Quello cui tutti alludono, ma che nessuno ha il coraggio di dire esplicitamente, è che le parole squadra, unità, stile, rispetto istituzionale fanno rima, nella mente dei maggiorenti del Pd, con un pressing che ha un solo obiettivo: la candidatura alla guida di Palazzo Chigi. In tanti sognano un passo indietro di Renzi, lui non ci pensa nemmeno, forte dello Statuto, delle primarie che ha rivinto, di liste elettorali dove è pronto a piazzare non meno di 150 «fedelissimi» fra Camera e Senato.
In apparenza l’ex premier, pur avendo la percezione di un accerchiamento, ha le idee molto chiare: «I voti li porto io e la campagna elettorale la farò io». Certo ci saranno delle scelte di comunicazione, di stile, di aggregazione o di inclusione: potrà davvero fare «squadra» l’ex Rottamatore, ma alla fine l’ha già detto a chiare lettere a Le Monde, in un’intervista che i delegati di Napoli hanno letto mentre si aprivano i lavori della conferenza, «le regole del partito vogliono che il candidato sia il segretario che ha vinto le primarie». Amen.
Insomma Renzi ha già risposto ai suoi ministri, a Gentiloni, a Franceschini, alla corrente del ministro Orlando, prima ancora che questi prendessero la parola. Del resto c’è almeno un’altra convinzione che cozza con i suggerimenti dei maggiorenti di una fetta del partito: «Sono convinto che solo una campagna di rottura sarà vincente». E in fondo un antipasto si è visto con la vicenda Bankitalia, per la quale il segretario del Pd non ci ha pensato un attimo a schierarsi sia contro Palazzo Chigi che contro il Quirinale.
Sul resto, dicono i suoi, c’è poca politica e molti messaggi interni, quasi da addetti ai lavori: «Cercano di passargli il cerino, ma Matteo non è stupido e ha le spalle larghe. Orlando avrà la sua quota di candidature, e così anche Emiliano, ma tutti anche sanno che con l’Mdp un accordo è impossibile, in primo luogo perché non lo vogliono loro, da Massimo D’Alema a Pier Luigi Bersani. La loro condizione è che Renzi dica che non sarà più premier, ovviamente impossibile».
Un navigato ed esperto osservatore delle dinamiche politiche del nostro Paese, come Bruno Vespa, paragonava ieri Renzi a Bettino Craxi: «Si è di nuovo aperta la caccia al cinghialone», ha scritto, aggiungendo
però che il politico di Pontassieve ha più carte da giocare del leader socialista, e il vantaggio di non avere guerre aperte con i magistrati.

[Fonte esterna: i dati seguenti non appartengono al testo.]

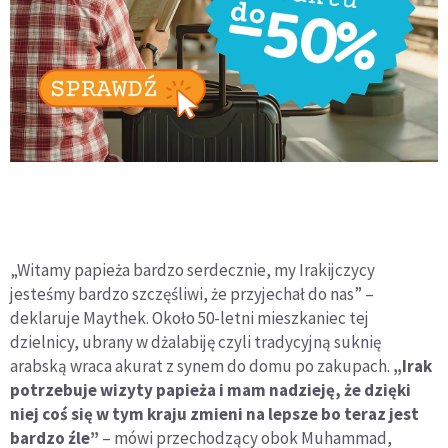
„Witamy papieża bardzo serdecznie, my Irakijczycy
jesteśmy bardzo szczęśliwi, że przyjechał do nas” –
deklaruje Maythek. Około 50-letni mieszkaniec tej
dzielnicy, ubrany w dżalabiję czyli tradycyjną suknię
arabską wraca akurat z synem do domu po zakupach.
„Irak
potrzebuje wizyty papieża i mam nadzieję, że dzięki
niej coś się w tym kraju zmieni na lepsze bo teraz jest
bardzo źle”
– mówi przechodzący obok Muhammad,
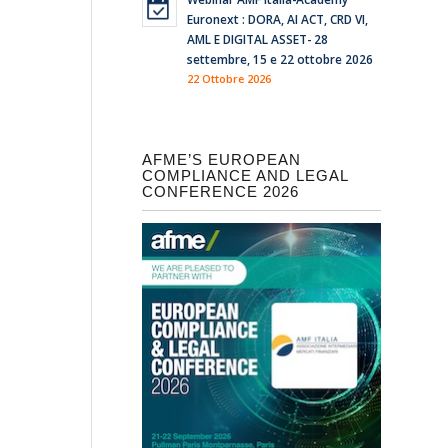
Euronext : DORA, AI ACT, CRD VI,
AML E DIGITAL ASSET- 28
settembre, 15 e 22 ottobre 2026
22 Ottobre 2026
AFME’S EUROPEAN
COMPLIANCE AND LEGAL
CONFERENCE 2026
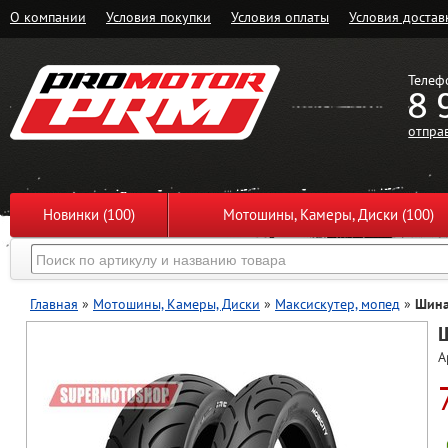
О компании
Условия покупки
Условия оплаты
Условия достав
Телеф
8 
отпра
Новинки (100)
Мотошины, Камеры, Диски (100)
Главная
»
Мотошины, Камеры, Диски
»
Максискутер, мопед
»
Шина
Ш
А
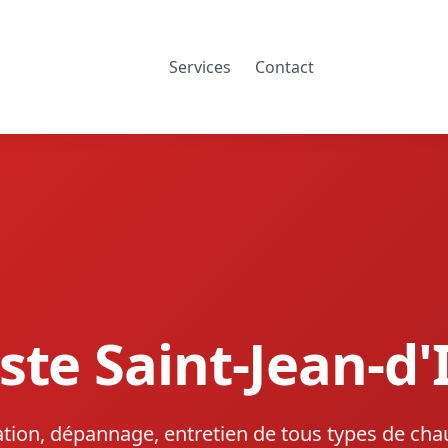
Services
Contact
te Saint-Jean-d'
lation, dépannage, entretien de tous types de cha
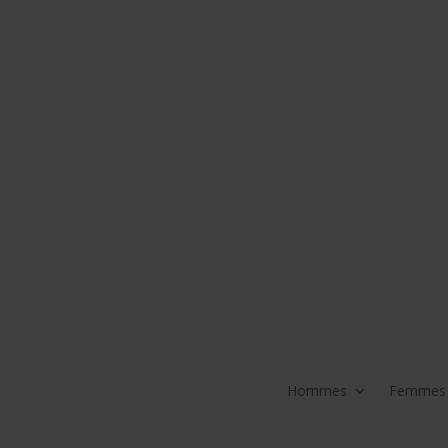
Hommes
Femmes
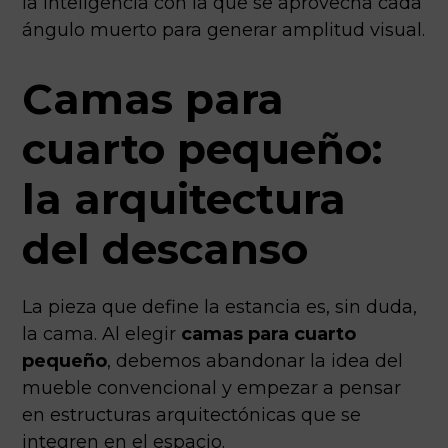
la inteligencia con la que se aprovecha cada
ángulo muerto para generar amplitud visual.
Camas para
cuarto pequeño:
la arquitectura
del descanso
La pieza que define la estancia es, sin duda,
la cama. Al elegir
camas para cuarto
pequeño
, debemos abandonar la idea del
mueble convencional y empezar a pensar
en estructuras arquitectónicas que se
integren en el espacio.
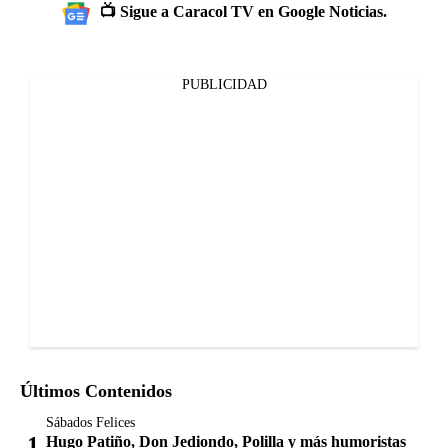
📺 Sigue a Caracol TV en Google Noticias.
PUBLICIDAD
Últimos Contenidos
Sábados Felices
Hugo Patiño, Don Jediondo, Polilla y más humoristas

Insomma quell’assetto largo, unitario, nella sostanza e anche nei modi, di rimettere in pista il centrosinistra è al momento per Matteo Renzi poco più di una chimera. Al massimo, visto che la nuova legge elettorale lo suggerisce, potranno trovarsi intese nei collegi uninominali, con l’Mdp, ma anche questo al momento appare più complicato a farsi che a dirsi.
Sullo sfondo, ma nemmeno tanto, resta la probabilità che i giochi veri si faranno dopo il voto, non prima. E che l’ipotesi di una sintesi politica fra Renzi e Berlusconi sia più semplice che «ricostruire il centrosinistra», come chiedeva ieri a Renzi il ministro Orlando. Ad ascoltare i suoi l’ex premier è convinto che il massimo del perimetro del Pd attuale si può allargare ai socialisti, ai radicali, all’Italia dei valori. Il ministro dell’Interno ieri ha in sostanza confermato che si voterà il 4 marzo: da oggi ad allora si annunciano parecchie sorprese, in primo luogo, tanto per cambiare, nel Pd.